Kerja Sama dengan Mitra Terkait
Dalam proses pengajuan perhitungan nilai default LCA tersebut, Direktorat Jenderal Perhubungan Udara bekerja sama dengan Kementerian Luar Negeri. Selain itu, dukungan teknis diberikan oleh dua mitra kerja, yaitu Indonesia Palm Oil Strategic Studies (IPOSS) dan PT Tripatra. IPOSS adalah organisasi nonprofit yang mempromosikan keberlanjutan minyak kelapa sawit Indonesia, sedangkan PT Tripatra merupakan perusahaan swasta di bidang engineering dan energi.
Lukman menjelaskan bahwa POME merupakan residu dari proses produksi crude palm oil (CPO). Ia menyebut POME termasuk dalam kategori residu pada daftar positive list ICAO, sehingga SAF berbahan baku POME memiliki potensi penurunan emisi yang besar dan sangat kompetitif dibanding SAF dari bahan baku lain.
Persetujuan ICAO atas Nilai LCA Default
Pada Januari 2025, Kemenhub melalui Indonesia CAEP Member selaku wakil Indonesia pada ICAO-CAEP telah mengajukan perhitungan nilai LCA Default Value untuk SAF berbahan baku POME. Setelah melalui proses penilaian teknis di CAEP, ICAO Council pada akhir November 2025 resmi menyetujui dan menerbitkan nilai LCA Default Value tersebut sebesar 18,1 gram CO₂/MJ.

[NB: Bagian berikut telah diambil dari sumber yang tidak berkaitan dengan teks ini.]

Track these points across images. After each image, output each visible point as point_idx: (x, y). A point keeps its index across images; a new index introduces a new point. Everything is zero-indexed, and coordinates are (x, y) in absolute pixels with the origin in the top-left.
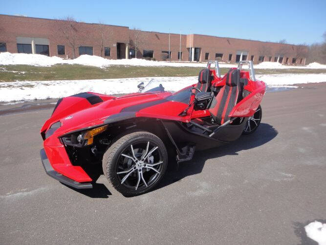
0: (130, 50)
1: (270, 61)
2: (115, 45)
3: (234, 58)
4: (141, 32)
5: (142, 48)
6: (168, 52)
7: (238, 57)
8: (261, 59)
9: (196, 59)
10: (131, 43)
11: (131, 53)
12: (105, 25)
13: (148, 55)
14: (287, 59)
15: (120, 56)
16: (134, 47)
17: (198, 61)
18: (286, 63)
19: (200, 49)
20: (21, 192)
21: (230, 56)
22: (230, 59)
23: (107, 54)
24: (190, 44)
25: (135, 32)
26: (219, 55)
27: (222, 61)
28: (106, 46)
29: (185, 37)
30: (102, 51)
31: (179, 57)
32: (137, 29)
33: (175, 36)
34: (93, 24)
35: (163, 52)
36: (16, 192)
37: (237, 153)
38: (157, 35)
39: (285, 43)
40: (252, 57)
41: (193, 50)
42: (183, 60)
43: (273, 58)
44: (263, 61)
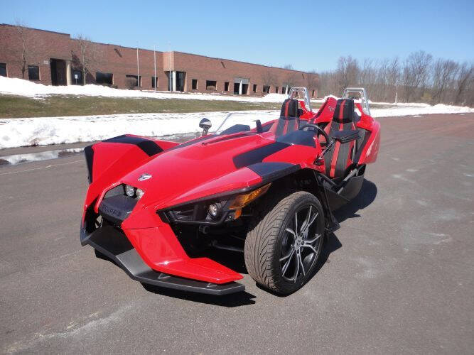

Nilai ini ditetapkan sesuai dengan dokumen ICAO CORSIA Default Life Cycle Emissions Values for CORSIA Eligible Fuels tabel dua pada kategori HEFA Conversion Process. “Persetujuan ICAO ini menegaskan POME secara resmi diakui sebagai bahan baku SAF dengan nilai emisi yang sangat kompetitif, mampu memberikan emission saving hingga 80 persen dibandingkan bahan bakar fosil,” tambah Lukman.

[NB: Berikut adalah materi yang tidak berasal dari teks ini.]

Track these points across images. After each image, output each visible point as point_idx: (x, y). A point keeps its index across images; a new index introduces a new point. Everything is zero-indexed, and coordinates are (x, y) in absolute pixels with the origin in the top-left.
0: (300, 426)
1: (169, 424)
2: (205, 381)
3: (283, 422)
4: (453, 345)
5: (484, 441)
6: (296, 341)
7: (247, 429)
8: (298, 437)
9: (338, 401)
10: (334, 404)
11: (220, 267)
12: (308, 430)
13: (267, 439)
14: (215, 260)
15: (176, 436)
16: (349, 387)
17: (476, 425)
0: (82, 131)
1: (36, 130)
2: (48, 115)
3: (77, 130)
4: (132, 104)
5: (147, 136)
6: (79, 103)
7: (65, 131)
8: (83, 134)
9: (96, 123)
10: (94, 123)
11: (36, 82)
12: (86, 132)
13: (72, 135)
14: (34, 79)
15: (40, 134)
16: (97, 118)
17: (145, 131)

Proses Teknis yang Panjang
Proses pengajuan nilai default LCA ini telah melalui tahapan teknis panjang, termasuk perbandingan perhitungan dengan International Independent Expert dari University of Hasselt, Belgia, serta verifikasi oleh Joint Research Centre European Commission. Seluruh proses tersebut dipresentasikan dan disetujui pada berbagai tingkatan pembahasan di CAEP hingga mendapatkan persetujuan final dari ICAO Council.
Lukman mengucapkan terima kasih atas dukungan Kementerian Luar Negeri serta kontribusi teknis dari IPOSS dan PT Tripatra. “Upaya lintas institusi ini menunjukkan komitmen kuat Indonesia dalam memperjuangkan posisi nasional di forum internasional,” sambungnya.
Tantangan dan Langkah Berikutnya
Meski demikian, Lukman menegaskan masih terdapat tahapan penting yang perlu ditindaklanjuti agar produksi SAF berbahan baku POME dapat terealisasi secara konsisten di dalam negeri. Salah satu prioritas utama adalah memastikan ketersediaan bahan baku POME yang mencukupi dan memiliki traceability yang baik.
“Kami mengharapkan dukungan berkelanjutan dari pemerintah pusat dan daerah, BUMN, pelaku industri, asosiasi, swasta nasional, serta sektor penerbangan. Kolaborasi diperlukan dalam bentuk kebijakan, regulasi, insentif, investasi, hingga penyediaan fasilitas pendukung,” ujar Lukman.
Dengan langkah bersama, Indonesia memiliki peluang besar menjadi produsen SAF yang kompetitif di kawasan.